--- Exercise description ---
Please return only the lines from the one holding "15 South 3rd Street" through the one holding "correctness surrounds us. Everything", exactly as they appear in the records below, both ends included.

--- Data provided ---
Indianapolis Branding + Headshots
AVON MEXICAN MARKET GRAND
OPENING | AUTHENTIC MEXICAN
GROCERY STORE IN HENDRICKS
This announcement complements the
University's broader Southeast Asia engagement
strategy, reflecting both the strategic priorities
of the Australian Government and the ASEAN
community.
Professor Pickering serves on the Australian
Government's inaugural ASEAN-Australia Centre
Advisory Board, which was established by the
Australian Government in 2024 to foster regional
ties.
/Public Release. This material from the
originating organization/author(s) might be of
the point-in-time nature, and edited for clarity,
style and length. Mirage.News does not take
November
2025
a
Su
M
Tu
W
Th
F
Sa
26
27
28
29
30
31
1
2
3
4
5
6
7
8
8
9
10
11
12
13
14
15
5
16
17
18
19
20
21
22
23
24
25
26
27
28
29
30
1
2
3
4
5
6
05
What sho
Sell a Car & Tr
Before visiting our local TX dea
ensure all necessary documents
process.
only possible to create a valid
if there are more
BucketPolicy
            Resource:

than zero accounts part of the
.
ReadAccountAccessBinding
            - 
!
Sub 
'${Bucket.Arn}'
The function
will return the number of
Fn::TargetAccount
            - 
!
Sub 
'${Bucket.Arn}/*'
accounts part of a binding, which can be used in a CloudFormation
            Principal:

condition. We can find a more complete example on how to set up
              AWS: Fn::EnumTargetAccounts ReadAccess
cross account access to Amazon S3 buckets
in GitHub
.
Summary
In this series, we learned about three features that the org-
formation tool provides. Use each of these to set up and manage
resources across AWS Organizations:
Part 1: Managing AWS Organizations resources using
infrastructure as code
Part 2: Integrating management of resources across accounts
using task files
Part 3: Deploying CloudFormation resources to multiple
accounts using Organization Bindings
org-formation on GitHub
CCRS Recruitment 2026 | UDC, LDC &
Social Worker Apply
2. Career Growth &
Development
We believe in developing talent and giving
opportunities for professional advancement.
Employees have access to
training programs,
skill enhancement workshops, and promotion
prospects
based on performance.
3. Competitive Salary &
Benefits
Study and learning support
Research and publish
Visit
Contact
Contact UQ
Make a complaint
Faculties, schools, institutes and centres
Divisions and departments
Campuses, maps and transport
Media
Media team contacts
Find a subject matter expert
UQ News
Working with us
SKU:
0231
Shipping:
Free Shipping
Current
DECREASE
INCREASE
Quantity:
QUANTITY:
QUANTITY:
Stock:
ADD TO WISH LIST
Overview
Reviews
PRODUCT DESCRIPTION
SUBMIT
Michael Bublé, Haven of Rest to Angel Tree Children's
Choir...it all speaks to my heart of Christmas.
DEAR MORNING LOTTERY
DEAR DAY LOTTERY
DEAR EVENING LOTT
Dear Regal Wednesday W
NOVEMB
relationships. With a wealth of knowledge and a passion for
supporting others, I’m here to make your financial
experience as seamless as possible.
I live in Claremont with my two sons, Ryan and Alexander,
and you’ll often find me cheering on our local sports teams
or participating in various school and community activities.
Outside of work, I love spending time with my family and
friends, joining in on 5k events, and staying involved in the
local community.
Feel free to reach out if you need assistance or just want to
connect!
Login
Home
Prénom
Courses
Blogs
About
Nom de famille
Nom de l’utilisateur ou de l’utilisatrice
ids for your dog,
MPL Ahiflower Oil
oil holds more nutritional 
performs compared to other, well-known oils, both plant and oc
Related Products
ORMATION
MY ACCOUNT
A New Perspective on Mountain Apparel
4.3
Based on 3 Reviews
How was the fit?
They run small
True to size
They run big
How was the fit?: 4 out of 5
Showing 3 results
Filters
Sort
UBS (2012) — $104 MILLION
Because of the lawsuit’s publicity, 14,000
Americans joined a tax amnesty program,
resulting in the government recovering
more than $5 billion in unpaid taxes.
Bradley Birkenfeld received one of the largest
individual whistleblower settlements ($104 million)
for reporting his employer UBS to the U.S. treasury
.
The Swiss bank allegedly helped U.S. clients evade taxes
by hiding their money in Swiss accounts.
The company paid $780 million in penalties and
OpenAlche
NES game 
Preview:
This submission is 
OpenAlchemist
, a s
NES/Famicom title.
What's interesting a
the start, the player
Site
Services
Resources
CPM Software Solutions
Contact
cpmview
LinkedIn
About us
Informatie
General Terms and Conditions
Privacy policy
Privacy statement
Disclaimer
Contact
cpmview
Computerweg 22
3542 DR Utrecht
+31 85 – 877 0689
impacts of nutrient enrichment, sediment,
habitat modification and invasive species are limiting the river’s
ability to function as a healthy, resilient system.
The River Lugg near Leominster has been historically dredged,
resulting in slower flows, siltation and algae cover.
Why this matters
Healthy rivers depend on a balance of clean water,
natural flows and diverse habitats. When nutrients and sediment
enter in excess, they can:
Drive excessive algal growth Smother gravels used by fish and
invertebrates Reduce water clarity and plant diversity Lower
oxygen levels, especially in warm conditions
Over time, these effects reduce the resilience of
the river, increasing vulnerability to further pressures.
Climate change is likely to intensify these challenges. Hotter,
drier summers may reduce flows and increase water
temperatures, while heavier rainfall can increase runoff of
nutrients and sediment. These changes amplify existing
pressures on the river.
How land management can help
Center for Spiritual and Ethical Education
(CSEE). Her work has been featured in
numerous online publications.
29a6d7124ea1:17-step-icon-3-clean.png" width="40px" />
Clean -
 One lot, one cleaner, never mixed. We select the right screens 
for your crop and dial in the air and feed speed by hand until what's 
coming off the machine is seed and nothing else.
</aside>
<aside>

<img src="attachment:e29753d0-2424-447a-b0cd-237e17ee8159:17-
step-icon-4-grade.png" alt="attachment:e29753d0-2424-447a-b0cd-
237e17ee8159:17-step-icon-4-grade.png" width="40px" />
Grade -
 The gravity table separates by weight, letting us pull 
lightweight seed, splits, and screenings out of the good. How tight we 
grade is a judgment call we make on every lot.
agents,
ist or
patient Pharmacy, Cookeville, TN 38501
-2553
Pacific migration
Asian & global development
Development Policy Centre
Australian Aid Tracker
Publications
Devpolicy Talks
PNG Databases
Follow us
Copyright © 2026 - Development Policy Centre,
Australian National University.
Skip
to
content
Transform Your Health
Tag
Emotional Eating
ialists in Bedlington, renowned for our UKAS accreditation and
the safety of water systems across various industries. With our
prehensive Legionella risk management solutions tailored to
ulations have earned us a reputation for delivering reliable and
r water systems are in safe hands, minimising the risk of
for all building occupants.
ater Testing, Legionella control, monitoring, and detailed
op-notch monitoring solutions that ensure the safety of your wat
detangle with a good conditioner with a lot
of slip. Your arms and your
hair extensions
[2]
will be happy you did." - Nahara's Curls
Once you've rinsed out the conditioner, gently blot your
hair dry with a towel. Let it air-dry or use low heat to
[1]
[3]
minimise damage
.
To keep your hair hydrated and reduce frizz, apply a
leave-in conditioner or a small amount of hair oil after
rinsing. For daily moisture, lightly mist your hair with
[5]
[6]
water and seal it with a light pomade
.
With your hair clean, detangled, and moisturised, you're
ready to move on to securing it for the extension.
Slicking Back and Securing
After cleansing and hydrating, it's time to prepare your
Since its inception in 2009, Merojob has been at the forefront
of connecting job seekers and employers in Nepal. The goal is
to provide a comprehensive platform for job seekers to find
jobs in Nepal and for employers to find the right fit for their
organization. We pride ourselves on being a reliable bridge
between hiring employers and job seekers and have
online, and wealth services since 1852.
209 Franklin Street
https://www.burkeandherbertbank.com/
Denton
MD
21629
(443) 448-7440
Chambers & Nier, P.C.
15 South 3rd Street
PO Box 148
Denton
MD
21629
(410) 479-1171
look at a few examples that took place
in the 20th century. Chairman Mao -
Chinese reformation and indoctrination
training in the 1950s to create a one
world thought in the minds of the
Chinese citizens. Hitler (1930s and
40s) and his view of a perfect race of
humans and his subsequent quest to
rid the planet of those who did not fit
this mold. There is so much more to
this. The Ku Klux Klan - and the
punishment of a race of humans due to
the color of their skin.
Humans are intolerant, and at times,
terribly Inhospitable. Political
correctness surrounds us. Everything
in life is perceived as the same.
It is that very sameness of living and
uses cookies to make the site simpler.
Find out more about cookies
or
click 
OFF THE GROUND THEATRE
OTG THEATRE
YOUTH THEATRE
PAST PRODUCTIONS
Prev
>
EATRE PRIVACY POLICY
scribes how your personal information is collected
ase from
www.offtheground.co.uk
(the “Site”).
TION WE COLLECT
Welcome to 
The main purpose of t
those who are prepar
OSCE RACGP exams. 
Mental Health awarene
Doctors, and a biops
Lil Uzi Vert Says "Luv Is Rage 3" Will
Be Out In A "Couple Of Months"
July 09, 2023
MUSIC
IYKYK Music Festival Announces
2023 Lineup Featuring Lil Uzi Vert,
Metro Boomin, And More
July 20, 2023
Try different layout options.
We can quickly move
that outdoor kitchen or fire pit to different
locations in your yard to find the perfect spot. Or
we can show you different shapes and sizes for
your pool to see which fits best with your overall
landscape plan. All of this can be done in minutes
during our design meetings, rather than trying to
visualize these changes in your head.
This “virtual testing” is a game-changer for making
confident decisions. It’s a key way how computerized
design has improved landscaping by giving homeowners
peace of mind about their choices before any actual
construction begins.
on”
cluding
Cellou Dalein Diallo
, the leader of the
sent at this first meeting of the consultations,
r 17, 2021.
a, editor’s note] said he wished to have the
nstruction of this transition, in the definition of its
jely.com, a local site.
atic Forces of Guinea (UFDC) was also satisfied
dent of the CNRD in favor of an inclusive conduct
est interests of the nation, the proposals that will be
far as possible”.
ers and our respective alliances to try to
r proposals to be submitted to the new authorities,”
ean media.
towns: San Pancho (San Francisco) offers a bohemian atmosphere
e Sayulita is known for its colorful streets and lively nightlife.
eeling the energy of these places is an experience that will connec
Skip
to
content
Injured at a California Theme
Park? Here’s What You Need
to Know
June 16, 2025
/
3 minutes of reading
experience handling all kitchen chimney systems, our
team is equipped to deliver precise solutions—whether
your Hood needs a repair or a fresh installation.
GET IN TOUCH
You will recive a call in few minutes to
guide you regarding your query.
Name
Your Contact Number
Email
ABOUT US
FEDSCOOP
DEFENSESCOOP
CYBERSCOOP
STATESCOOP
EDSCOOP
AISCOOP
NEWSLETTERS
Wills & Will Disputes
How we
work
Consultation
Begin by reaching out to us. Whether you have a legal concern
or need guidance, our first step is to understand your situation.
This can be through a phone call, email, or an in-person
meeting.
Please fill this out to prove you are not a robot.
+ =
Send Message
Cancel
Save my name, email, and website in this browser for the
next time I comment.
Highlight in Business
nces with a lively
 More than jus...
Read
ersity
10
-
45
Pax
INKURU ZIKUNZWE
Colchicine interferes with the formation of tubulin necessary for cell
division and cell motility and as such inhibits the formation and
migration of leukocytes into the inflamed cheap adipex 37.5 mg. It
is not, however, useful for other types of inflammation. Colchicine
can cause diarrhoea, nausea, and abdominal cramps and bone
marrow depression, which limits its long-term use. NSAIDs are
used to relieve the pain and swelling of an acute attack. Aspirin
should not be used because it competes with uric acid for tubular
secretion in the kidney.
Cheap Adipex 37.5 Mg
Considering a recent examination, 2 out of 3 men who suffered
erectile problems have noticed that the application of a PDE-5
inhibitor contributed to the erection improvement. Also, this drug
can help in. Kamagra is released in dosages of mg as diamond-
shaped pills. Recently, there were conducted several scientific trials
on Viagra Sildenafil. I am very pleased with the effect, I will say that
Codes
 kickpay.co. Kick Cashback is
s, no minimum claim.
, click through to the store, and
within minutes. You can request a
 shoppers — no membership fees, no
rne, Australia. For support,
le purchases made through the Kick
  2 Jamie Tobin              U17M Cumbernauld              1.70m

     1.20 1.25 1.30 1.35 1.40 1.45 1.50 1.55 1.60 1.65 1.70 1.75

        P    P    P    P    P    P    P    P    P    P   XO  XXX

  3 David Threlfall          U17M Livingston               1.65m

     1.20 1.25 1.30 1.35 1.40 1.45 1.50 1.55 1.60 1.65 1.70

--- Result for this task ---
15 South 3rd Street
PO Box 148
Denton
MD
21629
(410) 479-1171
look at a few examples that took place
in the 20th century. Chairman Mao -
Chinese reformation and indoctrination
training in the 1950s to create a one
world thought in the minds of the
Chinese citizens. Hitler (1930s and
40s) and his view of a perfect race of
humans and his subsequent quest to
rid the planet of those who did not fit
this mold. There is so much more to
this. The Ku Klux Klan - and the
punishment of a race of humans due to
the color of their skin.
Humans are intolerant, and at times,
terribly Inhospitable. Political
correctness surrounds us. Everything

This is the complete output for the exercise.